DEAR ABBY: Less than two weeks ago, I lost a friend of more than 40 years. He had been in poor health for the better part of two years and succumbed to the many complications of emphysema. He left a wife and two adult children.
The evening before the funeral, there was a viewing that was attended by many friends and relatives. At that time, his sister told the widow she would like to take some pictures of the floral arrangements, some of which were sent by relatives in the Midwest. She wished to send these relatives some pictures. She was given permission, as long as she took only snapshots of the flowers, and not the open casket. The sister-in-law agreed to abide by this.
The grieving widow had no sooner left the room than the deceased's sister proceeded to take snapshots of her brother in the open casket! At the graveside service the next morning, she also took snapshots of the people attending the service, and even went so far as to take pictures of the casket as it was being lowered into the ground. When the widow learned of it later, she was furious.
She called her sister-in-law the following day and expressed shock and disappointment that anyone would commit such a morbid, insensitive and uncaring act. The sister-in-law rationalized that the pictures were her own personal memento of her brother -- since he looked so good, better than she had seen him look in a long time. The widow demanded the exposed roll of film, for which she offered to reimburse her sister-in-law, but was refused.
Abby, what do you think of this? Should the sister-in-law have taken those pictures? -- ONE WHO HAS LOST A FRIEND
DEAR ONE WHO HAS LOST A FRIEND: The sister-in-law was wrong to promise the widow she would refrain from photographing the open casket and then going back on her word. However, everyone grieves in his or her own way -- and if a sibling would find comfort in having pictures of her brother in his coffin, who am I to argue? It's not something I would want to revisit; however, I'm sure this situation isn't a first. What is interesting is her statement that her brother's corpse looked better than he did when he was still alive.
DEAR ABBY: I was sitting in a restaurant at noon, enjoying lunch with my husband. Sitting at a window table directly ahead of us was a nicely groomed older couple.

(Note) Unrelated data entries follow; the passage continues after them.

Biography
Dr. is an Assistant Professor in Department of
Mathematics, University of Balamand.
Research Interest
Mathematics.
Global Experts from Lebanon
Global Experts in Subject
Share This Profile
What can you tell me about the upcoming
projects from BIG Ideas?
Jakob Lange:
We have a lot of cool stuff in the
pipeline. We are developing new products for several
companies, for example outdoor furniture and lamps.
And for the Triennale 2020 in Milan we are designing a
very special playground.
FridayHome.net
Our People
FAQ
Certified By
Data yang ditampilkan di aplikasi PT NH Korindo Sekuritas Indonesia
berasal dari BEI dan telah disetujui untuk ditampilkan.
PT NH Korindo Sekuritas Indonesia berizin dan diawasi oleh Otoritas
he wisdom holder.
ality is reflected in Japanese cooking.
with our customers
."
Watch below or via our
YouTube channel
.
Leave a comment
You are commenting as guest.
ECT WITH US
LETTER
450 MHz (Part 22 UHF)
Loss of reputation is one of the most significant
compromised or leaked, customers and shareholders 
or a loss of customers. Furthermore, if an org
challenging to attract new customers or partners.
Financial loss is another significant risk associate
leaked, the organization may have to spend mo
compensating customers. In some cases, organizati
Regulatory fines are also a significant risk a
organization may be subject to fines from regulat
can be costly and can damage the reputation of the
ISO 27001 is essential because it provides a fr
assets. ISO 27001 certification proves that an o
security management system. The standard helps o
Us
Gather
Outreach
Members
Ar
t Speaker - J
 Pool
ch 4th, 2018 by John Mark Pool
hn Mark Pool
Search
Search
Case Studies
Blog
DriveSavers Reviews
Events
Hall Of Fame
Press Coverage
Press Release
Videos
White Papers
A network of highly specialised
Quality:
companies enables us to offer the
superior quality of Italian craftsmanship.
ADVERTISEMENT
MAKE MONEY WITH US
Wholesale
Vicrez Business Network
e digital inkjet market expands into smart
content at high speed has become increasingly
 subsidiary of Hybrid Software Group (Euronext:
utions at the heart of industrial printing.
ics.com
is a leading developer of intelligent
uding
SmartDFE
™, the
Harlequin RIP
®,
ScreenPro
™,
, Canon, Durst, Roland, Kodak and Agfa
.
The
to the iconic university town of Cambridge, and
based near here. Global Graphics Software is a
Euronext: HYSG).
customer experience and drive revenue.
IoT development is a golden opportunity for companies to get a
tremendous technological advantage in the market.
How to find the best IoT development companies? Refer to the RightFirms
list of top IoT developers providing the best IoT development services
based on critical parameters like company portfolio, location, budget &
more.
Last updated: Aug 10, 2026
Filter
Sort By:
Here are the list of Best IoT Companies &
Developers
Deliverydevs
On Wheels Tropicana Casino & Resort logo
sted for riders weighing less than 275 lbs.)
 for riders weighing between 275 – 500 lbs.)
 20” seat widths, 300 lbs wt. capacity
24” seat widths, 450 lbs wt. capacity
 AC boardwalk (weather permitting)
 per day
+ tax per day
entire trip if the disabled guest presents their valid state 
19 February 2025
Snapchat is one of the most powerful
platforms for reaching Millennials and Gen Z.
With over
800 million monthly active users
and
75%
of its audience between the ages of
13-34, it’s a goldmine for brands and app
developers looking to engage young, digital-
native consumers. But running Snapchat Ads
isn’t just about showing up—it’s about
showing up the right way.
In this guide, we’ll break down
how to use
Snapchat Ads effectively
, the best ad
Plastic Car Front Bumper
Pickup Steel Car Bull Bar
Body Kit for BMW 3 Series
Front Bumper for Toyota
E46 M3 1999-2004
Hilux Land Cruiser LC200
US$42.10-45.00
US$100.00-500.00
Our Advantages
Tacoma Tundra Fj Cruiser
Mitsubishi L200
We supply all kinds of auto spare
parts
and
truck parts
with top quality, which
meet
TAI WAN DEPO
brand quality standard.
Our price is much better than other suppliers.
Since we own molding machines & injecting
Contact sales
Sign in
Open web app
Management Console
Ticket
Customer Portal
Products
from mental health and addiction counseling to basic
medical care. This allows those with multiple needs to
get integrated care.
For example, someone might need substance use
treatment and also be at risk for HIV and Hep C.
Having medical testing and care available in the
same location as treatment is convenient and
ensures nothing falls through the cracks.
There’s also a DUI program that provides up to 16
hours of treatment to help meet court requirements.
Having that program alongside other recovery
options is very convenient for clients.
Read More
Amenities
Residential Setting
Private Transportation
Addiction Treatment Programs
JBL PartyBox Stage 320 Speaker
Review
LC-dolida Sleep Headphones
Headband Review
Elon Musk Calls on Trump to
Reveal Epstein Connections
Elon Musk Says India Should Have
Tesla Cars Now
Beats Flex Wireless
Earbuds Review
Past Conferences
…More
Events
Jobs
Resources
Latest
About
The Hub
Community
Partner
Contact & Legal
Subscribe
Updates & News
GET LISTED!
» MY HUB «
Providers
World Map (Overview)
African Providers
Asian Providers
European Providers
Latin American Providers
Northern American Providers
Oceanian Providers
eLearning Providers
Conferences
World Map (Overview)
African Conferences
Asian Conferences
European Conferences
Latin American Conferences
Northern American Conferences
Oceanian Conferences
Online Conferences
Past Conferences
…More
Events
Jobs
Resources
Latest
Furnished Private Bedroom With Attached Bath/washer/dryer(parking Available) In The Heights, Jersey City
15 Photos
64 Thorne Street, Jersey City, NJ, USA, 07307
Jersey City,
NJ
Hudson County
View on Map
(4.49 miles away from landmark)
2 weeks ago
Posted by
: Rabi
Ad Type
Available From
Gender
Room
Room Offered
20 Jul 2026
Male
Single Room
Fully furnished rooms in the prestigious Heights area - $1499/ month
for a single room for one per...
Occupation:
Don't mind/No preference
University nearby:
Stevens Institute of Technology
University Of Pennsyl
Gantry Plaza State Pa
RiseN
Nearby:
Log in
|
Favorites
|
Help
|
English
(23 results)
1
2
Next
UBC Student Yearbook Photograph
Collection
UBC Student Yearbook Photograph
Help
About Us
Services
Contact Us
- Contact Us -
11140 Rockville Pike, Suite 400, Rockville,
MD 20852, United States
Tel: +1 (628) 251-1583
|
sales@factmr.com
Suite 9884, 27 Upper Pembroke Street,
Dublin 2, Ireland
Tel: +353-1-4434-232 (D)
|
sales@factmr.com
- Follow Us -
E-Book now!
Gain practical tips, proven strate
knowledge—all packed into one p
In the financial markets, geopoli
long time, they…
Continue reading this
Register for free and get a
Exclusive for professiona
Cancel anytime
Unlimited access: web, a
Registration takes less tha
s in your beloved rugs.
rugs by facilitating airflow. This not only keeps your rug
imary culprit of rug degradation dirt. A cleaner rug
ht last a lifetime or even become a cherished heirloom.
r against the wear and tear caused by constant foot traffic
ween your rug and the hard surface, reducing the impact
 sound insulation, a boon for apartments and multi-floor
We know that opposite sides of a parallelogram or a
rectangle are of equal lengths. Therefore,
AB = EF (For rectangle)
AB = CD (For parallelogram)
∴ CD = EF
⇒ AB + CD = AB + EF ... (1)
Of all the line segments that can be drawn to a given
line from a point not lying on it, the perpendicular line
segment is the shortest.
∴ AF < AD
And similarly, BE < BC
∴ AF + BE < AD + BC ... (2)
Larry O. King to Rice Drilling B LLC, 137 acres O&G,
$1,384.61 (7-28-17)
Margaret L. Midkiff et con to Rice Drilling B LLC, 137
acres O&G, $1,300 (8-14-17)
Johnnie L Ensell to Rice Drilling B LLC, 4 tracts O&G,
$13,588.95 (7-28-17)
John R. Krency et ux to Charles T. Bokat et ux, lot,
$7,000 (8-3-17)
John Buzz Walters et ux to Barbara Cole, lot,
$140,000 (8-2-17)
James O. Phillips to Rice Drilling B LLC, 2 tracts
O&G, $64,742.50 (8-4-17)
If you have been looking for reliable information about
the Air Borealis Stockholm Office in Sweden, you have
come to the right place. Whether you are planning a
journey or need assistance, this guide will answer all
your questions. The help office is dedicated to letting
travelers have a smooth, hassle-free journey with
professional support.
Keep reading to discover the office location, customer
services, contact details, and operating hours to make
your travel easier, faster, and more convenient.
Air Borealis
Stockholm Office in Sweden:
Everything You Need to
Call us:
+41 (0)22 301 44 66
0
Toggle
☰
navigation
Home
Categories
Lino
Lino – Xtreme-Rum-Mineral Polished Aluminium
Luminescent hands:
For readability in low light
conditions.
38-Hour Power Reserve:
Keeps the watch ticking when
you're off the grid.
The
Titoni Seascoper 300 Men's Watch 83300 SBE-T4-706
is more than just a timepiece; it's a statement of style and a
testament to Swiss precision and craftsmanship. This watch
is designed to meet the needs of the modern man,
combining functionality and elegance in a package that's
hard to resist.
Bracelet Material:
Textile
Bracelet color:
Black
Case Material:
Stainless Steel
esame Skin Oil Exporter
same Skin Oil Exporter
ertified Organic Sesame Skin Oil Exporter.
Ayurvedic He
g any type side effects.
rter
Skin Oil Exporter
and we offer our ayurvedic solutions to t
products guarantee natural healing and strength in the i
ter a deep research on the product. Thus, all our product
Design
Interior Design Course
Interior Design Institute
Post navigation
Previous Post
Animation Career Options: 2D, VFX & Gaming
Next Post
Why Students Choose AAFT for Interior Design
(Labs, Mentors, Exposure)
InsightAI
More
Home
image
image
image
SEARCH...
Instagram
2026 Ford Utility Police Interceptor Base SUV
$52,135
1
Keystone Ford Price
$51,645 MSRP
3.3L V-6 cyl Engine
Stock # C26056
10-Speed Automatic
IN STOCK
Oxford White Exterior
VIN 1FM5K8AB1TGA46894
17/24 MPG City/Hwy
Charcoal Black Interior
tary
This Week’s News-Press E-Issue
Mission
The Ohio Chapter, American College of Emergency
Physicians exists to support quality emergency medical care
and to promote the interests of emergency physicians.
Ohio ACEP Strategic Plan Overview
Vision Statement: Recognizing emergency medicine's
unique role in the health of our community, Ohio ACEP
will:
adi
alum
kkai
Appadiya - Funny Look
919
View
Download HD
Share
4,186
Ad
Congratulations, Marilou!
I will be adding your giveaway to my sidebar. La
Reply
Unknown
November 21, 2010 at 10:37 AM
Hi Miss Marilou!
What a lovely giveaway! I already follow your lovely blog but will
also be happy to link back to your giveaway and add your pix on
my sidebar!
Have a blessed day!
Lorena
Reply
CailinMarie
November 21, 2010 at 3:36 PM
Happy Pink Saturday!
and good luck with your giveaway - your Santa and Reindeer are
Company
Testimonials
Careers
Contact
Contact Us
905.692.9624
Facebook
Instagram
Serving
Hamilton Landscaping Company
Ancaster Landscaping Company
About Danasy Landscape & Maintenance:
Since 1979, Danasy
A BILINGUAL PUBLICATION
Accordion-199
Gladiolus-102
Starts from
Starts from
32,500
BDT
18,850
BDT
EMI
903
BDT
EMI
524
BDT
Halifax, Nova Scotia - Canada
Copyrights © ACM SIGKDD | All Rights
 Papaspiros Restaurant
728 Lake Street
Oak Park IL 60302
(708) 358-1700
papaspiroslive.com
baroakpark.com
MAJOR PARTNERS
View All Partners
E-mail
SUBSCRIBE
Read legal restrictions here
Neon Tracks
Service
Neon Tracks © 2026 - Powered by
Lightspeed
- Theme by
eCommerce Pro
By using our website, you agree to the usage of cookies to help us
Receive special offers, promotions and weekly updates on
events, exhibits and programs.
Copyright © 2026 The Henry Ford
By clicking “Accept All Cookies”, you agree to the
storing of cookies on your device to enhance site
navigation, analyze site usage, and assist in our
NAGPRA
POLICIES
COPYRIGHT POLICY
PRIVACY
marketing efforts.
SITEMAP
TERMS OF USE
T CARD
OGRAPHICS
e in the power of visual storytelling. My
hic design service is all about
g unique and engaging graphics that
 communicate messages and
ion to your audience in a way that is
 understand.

Abby, this woman whipped out her compact and a pair of tweezers and proceeded to pluck the hairs from her chin and neck! Her husband just stared off into space. Our server told us the couple are regular customers, and she does this every time she comes in.
I know some of the old rules of etiquette have relaxed in recent years, but now I've seen everything. Abby, what do you think? -- HARRIETT IN HOLLYWOOD
DEAR HARRIETT: I think the woman displayed bald indifference to common table manners. A quick lipstick application is acceptable in public; however, any procedure that lasts more than 30 seconds is a no-no and should be performed in the powder room.